Alibaba’s Adhesive Buttons Help the Visually Impaired Interact With Smartphones
A design team led by DAMO Academy, the $15 billion research initiative formed by China’s premier e-commerce site, Alibaba, is working to make smartphones more accessible to the blind and visually impaired.
There are more than 1.4 billion smartphones in China, more than anywhere else in the world. China also has the highest population of visually impaired people, according to the latest data available from the World Health Organization.
“For people like us [the visually unimpaired], we have so many technologies, tools, and apps that make us better, happier,” said Chen Zhao, the research lead for the DAMO Academy’s natural human computer interaction lab, speaking at Fortune’s Brainstorm Design conference in Singapore earlier this month. “We’re spoiled by technology, but there are so many people that are left out.”
Zhao’s lab designs systems for interacting with technology using the five basic human senses: touch, sight, hearing, even taste and smell. At the Fortune conference, Zhao demonstrated the haptic solution her team has created to help visually impaired people interact with smartphone apps.

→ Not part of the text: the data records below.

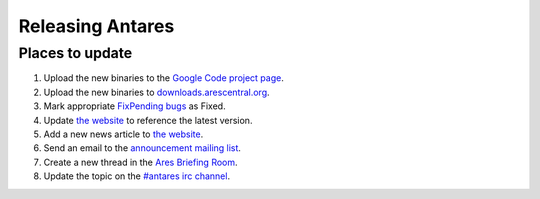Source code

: Releasing Antares
=================

Places to update
----------------

1.  Upload the new binaries to the `Google Code project page`_.
2.  Upload the new binaries to `downloads.arescentral.org`_.
3.  Mark appropriate `FixPending bugs`_ as Fixed.
4.  Update `the website`_ to reference the latest version.
5.  Add a new news article to `the website`_.
6.  Send an email to the `announcement mailing list`_.
7.  Create a new thread in the `Ares Briefing Room`_.
8.  Update the topic on the `#antares irc channel`_.

..  _google code project page: https://code.google.com/p/antares
..  _downloads.arescentral.org: http://downloads.arescentral.org/
..  _the website: https://github.com/arescentral/arescentral.org
..  _announcement mailing list: https://groups.google.com/a/arescentral.org/group/antares-announce
..  _ares briefing room: http://www.ambrosiasw.com/forums/index.php?showforum=15
..  _#antares irc channel: irc://irc.ambrosiasw.com/#antares
..  _fixpending bugs: http://code.google.com/p/antares/issues/list?q=status%3AFixPending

The solution is a combination of software, called Smart Touch, and hardware, called Braille Buttons. The six buttons adhere to the lower flanks of a phone’s screen, with three buttons aligned vertically on each side.
The buttons on the left always provide the same function: global navigation for the device. The top button prompts the software to read-out the screen’s current visual output; the middle button tells the voice to stop. The buttons on the right side, meanwhile, are dynamic, offering different functionality depending upon the app in use.
Zhao demonstrated the auto-read function to the audience at Brainstorm Design. At the touch of a button, a robotic Chinese voice emerged from Zhao’s phone, speaking almost too quickly to follow. “When I first heard that voice, I thought it was a mistake and told the team to fix it,” Zhao said, noting the speed. “But the real voice is three times faster than this.”
Why so speedy? Zhao said her research team found that many people with visual impairments process speech much faster than people with no sight difficulties. As a designer, that discovery reminded Zhao how important it is to work with clients to develop a solution together—rather than parachuting in and expecting to have the answer.